RNA is one of the two nucleic acids that can be found in creatures like bacteria, viruses, plants, and animals. They only decipher coded messages and are not genetic documents.
Contrary to DNA, which has the base of thymine, RNA has uracil (not stable) as one of its bases. As a result, secondary structures can be formed on RNA with ease. Uracil attaches to Adenine as he reaches the layer, stabilising the secondary structure.
Compared to the DNA molecule, ribose sugar in RNA has the most OH groups on its carbon atoms. Other biological functions are made possible by the greatest number of OH groups in RNA.
tRNA: During translation, the transfer RNA, or tRNA, transports amino acids to ribosomes.
mRNA: The messenger RNA, also known as the mRNA, encodes the polypeptide's amino acid sequences.
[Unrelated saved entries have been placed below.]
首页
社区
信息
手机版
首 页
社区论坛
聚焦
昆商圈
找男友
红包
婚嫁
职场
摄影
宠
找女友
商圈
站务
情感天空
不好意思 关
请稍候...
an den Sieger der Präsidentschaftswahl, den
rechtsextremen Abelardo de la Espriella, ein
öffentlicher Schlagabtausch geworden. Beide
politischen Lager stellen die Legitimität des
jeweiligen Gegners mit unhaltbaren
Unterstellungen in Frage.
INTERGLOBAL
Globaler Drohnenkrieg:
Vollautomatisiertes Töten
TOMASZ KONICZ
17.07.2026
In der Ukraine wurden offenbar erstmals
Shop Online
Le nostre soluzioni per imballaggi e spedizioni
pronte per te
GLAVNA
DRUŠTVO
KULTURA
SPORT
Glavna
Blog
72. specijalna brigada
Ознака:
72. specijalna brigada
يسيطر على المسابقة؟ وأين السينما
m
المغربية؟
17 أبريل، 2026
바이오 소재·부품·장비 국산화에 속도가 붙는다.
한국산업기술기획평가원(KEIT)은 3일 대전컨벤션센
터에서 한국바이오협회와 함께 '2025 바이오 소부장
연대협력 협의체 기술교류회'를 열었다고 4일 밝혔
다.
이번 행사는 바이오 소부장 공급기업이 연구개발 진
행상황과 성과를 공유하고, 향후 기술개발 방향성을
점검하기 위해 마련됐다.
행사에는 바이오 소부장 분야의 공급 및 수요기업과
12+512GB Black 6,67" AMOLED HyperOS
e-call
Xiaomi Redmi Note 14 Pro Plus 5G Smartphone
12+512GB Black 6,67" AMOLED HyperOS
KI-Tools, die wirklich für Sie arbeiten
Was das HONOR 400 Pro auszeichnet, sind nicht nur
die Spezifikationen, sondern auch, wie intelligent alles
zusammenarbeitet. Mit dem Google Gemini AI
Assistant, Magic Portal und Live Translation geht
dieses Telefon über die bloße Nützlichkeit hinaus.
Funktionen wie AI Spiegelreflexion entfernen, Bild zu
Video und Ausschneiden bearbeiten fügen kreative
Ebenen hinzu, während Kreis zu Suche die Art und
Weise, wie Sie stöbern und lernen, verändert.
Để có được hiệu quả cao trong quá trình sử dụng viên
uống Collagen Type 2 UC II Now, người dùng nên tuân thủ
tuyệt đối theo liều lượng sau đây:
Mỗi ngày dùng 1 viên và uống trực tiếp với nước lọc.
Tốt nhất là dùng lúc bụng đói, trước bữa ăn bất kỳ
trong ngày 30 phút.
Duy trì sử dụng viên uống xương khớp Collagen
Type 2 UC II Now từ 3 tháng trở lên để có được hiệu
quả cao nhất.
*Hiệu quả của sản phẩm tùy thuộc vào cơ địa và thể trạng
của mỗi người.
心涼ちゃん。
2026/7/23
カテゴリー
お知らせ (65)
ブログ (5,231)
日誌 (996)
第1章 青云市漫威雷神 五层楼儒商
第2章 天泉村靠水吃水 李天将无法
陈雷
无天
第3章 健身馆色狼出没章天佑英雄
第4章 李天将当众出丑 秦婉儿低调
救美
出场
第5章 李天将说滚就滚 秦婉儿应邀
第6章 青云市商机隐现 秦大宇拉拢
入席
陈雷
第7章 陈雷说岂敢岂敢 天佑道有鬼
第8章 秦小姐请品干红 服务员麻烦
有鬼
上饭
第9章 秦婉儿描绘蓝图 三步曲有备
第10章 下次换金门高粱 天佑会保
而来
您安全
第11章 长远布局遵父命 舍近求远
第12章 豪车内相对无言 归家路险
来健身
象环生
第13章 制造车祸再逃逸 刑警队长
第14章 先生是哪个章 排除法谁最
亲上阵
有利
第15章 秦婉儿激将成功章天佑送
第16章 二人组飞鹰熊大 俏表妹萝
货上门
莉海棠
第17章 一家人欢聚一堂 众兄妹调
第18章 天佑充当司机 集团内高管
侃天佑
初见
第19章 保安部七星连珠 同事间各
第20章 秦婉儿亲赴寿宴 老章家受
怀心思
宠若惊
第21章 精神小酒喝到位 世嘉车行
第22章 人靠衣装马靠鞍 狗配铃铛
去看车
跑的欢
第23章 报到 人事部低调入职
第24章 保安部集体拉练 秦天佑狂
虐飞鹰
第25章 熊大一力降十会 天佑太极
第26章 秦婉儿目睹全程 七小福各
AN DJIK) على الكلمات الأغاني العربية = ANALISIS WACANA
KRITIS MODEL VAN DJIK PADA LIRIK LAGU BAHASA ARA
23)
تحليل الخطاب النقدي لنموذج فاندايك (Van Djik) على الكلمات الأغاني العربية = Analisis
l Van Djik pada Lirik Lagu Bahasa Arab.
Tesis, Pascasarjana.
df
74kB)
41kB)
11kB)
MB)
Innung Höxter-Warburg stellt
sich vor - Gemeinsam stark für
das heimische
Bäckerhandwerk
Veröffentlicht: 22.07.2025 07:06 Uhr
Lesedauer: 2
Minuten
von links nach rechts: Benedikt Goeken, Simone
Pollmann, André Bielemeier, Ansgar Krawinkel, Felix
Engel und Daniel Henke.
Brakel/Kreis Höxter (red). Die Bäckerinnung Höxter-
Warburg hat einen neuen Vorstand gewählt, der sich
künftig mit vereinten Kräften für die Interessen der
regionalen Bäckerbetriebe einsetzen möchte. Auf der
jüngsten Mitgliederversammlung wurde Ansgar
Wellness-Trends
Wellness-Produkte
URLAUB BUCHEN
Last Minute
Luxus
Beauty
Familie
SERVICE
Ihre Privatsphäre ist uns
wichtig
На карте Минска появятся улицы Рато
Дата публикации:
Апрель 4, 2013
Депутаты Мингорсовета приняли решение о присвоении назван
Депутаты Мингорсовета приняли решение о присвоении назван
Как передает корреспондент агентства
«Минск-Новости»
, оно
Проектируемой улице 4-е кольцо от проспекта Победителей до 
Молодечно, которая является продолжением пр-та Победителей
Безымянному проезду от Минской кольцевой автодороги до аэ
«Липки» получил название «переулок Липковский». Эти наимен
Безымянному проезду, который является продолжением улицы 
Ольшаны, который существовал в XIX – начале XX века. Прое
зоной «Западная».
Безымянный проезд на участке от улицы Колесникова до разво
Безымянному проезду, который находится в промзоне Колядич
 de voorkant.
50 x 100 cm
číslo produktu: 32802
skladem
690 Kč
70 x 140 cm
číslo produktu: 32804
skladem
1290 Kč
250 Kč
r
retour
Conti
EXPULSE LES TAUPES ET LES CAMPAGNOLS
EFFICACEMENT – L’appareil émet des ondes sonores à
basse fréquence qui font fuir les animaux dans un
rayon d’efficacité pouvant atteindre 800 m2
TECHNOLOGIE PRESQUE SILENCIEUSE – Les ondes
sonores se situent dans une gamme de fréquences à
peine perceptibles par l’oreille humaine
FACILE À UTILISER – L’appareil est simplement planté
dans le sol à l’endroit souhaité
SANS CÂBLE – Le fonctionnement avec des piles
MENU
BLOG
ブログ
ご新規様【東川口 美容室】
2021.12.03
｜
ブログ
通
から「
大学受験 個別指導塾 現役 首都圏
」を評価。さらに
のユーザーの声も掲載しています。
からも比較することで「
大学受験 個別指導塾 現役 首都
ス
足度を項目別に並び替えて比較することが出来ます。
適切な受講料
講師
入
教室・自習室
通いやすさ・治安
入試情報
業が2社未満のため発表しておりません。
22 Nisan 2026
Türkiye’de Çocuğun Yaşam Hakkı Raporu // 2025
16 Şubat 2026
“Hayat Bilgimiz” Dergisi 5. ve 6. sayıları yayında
rRNA: The ribosomal RNA, or rRNA, creates ribosomes, which are organelles that carry out the translation of the messenger RNA (mRNA).
snRNA: In eukaryotes, tiny nuclear RNA and proteins form complexes that are used for RNA processing.
Comparison | DNA | RNA |
Full form | Deoxyribonucleic acid | Ribonucleic acid |
Function | DNA copies itself and stores genetic data. Through DNA we can get the blueprint of genes. | RNA transports the genetic material from DNA to the ribosomal protein factories in a form that may be used to construct proteins. |
Structure | Two strands of DNA are organised in a double helix. The strands building elements are called nucleotides. Phosphate, a nitrogenous base, and a sugar molecule with five carbons are all components of each nucleotide. | Although RNA only has one strand, it is composed of nucleotides, just like DNA. DNA strands are longer than those of RNA. Only infrequently does RNA generate a secondary double helix structure. |
Sugar | Deoxyribose is the sugar found in DNA, and has one fewer hydroxyl group than ribose, the sugar found in RNA. | RNA has ribose sugar molecules but not deoxyribose's hydroxyl modifications. |
Base pairs | Pair ofThymine and Adenine (A-T) pair of cytosine and guanine (C-G) | Pair of Adenine and Uracil (A-U) pair of cytosine and guanine (C-G) |
Ultraviolet sensitivity | DNA can be harmed with Ultraviolet light. | Compared to DNA, RNA is more resistant to UV light |
In DNA and RNA, three of the four nitrogenous bases are the same (cytosine, adenine, guanine).
DNA is found in mitochondria and the nucleus of a cell. RNA is also present in the nucleus, cytoplasm, and ribosomes.
There is one fewer hydroxyl group holding oxygen in the deoxyribose sugar of DNA. A more stable nucleic acid is DNA. As opposed to DNA, RNA has ribose sugar and is more reactive. As a result, DNA is a superior genetic component over RNA.
Protein and RNA are synthesised with the aid of the plant hormone cytokinin. It works in harmony with auxins in nature. It encourages cell division and growth when auxins are present. It allows seeds to emerge from dormancy.
While RNA cannot self-replicate, DNA can, thus when RNA is needed, it is created from DNA (DNA transcription).